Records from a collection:
╭──
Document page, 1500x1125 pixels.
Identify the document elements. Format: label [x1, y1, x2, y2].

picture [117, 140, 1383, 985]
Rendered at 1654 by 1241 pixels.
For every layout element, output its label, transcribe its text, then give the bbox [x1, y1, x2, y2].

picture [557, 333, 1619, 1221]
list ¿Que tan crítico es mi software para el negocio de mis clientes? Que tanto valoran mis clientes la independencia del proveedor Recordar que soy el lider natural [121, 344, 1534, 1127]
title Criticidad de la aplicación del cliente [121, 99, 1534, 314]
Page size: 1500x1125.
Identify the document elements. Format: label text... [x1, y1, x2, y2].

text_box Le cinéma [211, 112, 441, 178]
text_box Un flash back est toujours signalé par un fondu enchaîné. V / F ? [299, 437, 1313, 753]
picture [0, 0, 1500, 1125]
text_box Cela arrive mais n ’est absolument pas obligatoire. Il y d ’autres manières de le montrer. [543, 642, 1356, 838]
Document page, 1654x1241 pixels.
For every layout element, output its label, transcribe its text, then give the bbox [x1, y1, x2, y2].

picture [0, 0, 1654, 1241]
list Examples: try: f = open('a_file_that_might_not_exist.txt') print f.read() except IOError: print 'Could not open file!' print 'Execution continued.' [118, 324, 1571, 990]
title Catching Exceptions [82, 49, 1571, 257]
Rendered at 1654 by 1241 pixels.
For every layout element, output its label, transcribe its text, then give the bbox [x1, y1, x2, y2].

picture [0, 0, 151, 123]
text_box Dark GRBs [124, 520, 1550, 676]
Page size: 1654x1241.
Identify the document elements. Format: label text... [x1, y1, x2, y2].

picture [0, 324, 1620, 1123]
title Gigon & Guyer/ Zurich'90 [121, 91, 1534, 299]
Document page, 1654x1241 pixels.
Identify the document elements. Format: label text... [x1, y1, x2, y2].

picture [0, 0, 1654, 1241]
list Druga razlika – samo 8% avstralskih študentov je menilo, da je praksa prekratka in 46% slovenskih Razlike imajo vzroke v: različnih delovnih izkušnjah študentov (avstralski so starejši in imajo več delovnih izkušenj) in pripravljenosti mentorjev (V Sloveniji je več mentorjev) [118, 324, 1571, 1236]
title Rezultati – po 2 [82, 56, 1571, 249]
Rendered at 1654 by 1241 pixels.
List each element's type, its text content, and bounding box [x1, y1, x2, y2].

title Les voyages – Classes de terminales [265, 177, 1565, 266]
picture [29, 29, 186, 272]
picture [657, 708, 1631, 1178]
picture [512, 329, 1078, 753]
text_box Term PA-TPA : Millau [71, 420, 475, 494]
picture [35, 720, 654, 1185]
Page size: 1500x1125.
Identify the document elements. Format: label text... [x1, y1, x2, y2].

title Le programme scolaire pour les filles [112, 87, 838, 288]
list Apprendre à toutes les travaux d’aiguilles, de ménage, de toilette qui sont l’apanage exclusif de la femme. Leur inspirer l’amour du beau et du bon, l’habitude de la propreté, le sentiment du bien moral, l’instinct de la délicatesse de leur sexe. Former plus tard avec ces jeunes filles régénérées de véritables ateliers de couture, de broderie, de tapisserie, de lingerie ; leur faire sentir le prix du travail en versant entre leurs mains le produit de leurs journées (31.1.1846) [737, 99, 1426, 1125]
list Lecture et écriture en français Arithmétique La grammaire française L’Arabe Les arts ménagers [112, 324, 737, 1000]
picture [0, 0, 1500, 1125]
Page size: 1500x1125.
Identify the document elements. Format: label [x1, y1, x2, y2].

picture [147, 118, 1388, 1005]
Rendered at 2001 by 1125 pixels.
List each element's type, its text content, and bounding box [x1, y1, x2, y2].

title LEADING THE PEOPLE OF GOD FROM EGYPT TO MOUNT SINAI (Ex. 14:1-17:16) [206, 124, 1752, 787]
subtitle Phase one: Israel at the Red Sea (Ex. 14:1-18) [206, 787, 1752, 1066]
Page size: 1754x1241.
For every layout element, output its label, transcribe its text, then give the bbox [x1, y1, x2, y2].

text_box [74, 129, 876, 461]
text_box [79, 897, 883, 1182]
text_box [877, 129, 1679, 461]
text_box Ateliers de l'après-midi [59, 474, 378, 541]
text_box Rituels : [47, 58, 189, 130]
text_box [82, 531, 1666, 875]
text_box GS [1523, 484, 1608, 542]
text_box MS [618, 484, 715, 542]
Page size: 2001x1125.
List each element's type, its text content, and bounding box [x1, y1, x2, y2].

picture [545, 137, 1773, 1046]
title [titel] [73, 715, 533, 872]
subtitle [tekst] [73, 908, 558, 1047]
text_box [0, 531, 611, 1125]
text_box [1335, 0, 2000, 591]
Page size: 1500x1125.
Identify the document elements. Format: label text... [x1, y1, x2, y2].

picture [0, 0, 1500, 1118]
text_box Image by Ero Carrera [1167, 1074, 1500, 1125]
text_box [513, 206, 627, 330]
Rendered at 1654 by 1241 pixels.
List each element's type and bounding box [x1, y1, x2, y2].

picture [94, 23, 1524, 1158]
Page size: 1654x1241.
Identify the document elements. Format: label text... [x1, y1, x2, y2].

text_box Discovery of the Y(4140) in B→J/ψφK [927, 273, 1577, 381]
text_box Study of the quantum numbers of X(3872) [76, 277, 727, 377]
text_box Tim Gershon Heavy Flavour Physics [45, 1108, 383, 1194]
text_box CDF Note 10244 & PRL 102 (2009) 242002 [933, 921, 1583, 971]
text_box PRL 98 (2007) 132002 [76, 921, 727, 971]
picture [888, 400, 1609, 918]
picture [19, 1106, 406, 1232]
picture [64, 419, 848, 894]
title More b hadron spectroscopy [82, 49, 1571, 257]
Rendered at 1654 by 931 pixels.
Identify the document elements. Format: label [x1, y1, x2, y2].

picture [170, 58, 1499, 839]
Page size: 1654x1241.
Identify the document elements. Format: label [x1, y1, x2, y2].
╰──
Repeat the listing above with "Document page" substituted by "Rendered page" wherever it appears, leaving everything else unchanged.

# FINAL ANSWER
Rendered page, 1500x1125 pixels.
Identify the document elements. Format: label [x1, y1, x2, y2].

picture [117, 140, 1383, 985]
Rendered at 1654 by 1241 pixels.
For every layout element, output its label, transcribe its text, then give the bbox [x1, y1, x2, y2].

picture [557, 333, 1619, 1221]
list ¿Que tan crítico es mi software para el negocio de mis clientes? Que tanto valoran mis clientes la independencia del proveedor Recordar que soy el lider natural [121, 344, 1534, 1127]
title Criticidad de la aplicación del cliente [121, 99, 1534, 314]
Page size: 1500x1125.
Identify the document elements. Format: label text... [x1, y1, x2, y2].

text_box Le cinéma [211, 112, 441, 178]
text_box Un flash back est toujours signalé par un fondu enchaîné. V / F ? [299, 437, 1313, 753]
picture [0, 0, 1500, 1125]
text_box Cela arrive mais n ’est absolument pas obligatoire. Il y d ’autres manières de le montrer. [543, 642, 1356, 838]
Rendered page, 1654x1241 pixels.
For every layout element, output its label, transcribe its text, then give the bbox [x1, y1, x2, y2].

picture [0, 0, 1654, 1241]
list Examples: try: f = open('a_file_that_might_not_exist.txt') print f.read() except IOError: print 'Could not open file!' print 'Execution continued.' [118, 324, 1571, 990]
title Catching Exceptions [82, 49, 1571, 257]
Rendered at 1654 by 1241 pixels.
For every layout element, output its label, transcribe its text, then give the bbox [x1, y1, x2, y2].

picture [0, 0, 151, 123]
text_box Dark GRBs [124, 520, 1550, 676]
Page size: 1654x1241.
Identify the document elements. Format: label text... [x1, y1, x2, y2].

picture [0, 324, 1620, 1123]
title Gigon & Guyer/ Zurich'90 [121, 91, 1534, 299]
Rendered page, 1654x1241 pixels.
Identify the document elements. Format: label text... [x1, y1, x2, y2].

picture [0, 0, 1654, 1241]
list Druga razlika – samo 8% avstralskih študentov je menilo, da je praksa prekratka in 46% slovenskih Razlike imajo vzroke v: različnih delovnih izkušnjah študentov (avstralski so starejši in imajo več delovnih izkušenj) in pripravljenosti mentorjev (V Sloveniji je več mentorjev) [118, 324, 1571, 1236]
title Rezultati – po 2 [82, 56, 1571, 249]
Rendered at 1654 by 1241 pixels.
List each element's type, its text content, and bounding box [x1, y1, x2, y2].

title Les voyages – Classes de terminales [265, 177, 1565, 266]
picture [29, 29, 186, 272]
picture [657, 708, 1631, 1178]
picture [512, 329, 1078, 753]
text_box Term PA-TPA : Millau [71, 420, 475, 494]
picture [35, 720, 654, 1185]
Page size: 1500x1125.
Identify the document elements. Format: label text... [x1, y1, x2, y2].

title Le programme scolaire pour les filles [112, 87, 838, 288]
list Apprendre à toutes les travaux d’aiguilles, de ménage, de toilette qui sont l’apanage exclusif de la femme. Leur inspirer l’amour du beau et du bon, l’habitude de la propreté, le sentiment du bien moral, l’instinct de la délicatesse de leur sexe. Former plus tard avec ces jeunes filles régénérées de véritables ateliers de couture, de broderie, de tapisserie, de lingerie ; leur faire sentir le prix du travail en versant entre leurs mains le produit de leurs journées (31.1.1846) [737, 99, 1426, 1125]
list Lecture et écriture en français Arithmétique La grammaire française L’Arabe Les arts ménagers [112, 324, 737, 1000]
picture [0, 0, 1500, 1125]
Page size: 1500x1125.
Identify the document elements. Format: label [x1, y1, x2, y2].

picture [147, 118, 1388, 1005]
Rendered at 2001 by 1125 pixels.
List each element's type, its text content, and bounding box [x1, y1, x2, y2].

title LEADING THE PEOPLE OF GOD FROM EGYPT TO MOUNT SINAI (Ex. 14:1-17:16) [206, 124, 1752, 787]
subtitle Phase one: Israel at the Red Sea (Ex. 14:1-18) [206, 787, 1752, 1066]
Page size: 1754x1241.
For every layout element, output its label, transcribe its text, then give the bbox [x1, y1, x2, y2].

text_box [74, 129, 876, 461]
text_box [79, 897, 883, 1182]
text_box [877, 129, 1679, 461]
text_box Ateliers de l'après-midi [59, 474, 378, 541]
text_box Rituels : [47, 58, 189, 130]
text_box [82, 531, 1666, 875]
text_box GS [1523, 484, 1608, 542]
text_box MS [618, 484, 715, 542]
Page size: 2001x1125.
List each element's type, its text content, and bounding box [x1, y1, x2, y2].

picture [545, 137, 1773, 1046]
title [titel] [73, 715, 533, 872]
subtitle [tekst] [73, 908, 558, 1047]
text_box [0, 531, 611, 1125]
text_box [1335, 0, 2000, 591]
Page size: 1500x1125.
Identify the document elements. Format: label text... [x1, y1, x2, y2].

picture [0, 0, 1500, 1118]
text_box Image by Ero Carrera [1167, 1074, 1500, 1125]
text_box [513, 206, 627, 330]
Rendered at 1654 by 1241 pixels.
List each element's type and bounding box [x1, y1, x2, y2].

picture [94, 23, 1524, 1158]
Page size: 1654x1241.
Identify the document elements. Format: label text... [x1, y1, x2, y2].

text_box Discovery of the Y(4140) in B→J/ψφK [927, 273, 1577, 381]
text_box Study of the quantum numbers of X(3872) [76, 277, 727, 377]
text_box Tim Gershon Heavy Flavour Physics [45, 1108, 383, 1194]
text_box CDF Note 10244 & PRL 102 (2009) 242002 [933, 921, 1583, 971]
text_box PRL 98 (2007) 132002 [76, 921, 727, 971]
picture [888, 400, 1609, 918]
picture [19, 1106, 406, 1232]
picture [64, 419, 848, 894]
title More b hadron spectroscopy [82, 49, 1571, 257]
Rendered at 1654 by 931 pixels.
Identify the document elements. Format: label [x1, y1, x2, y2].

picture [170, 58, 1499, 839]
Page size: 1654x1241.
Identify the document elements. Format: label [x1, y1, x2, y2].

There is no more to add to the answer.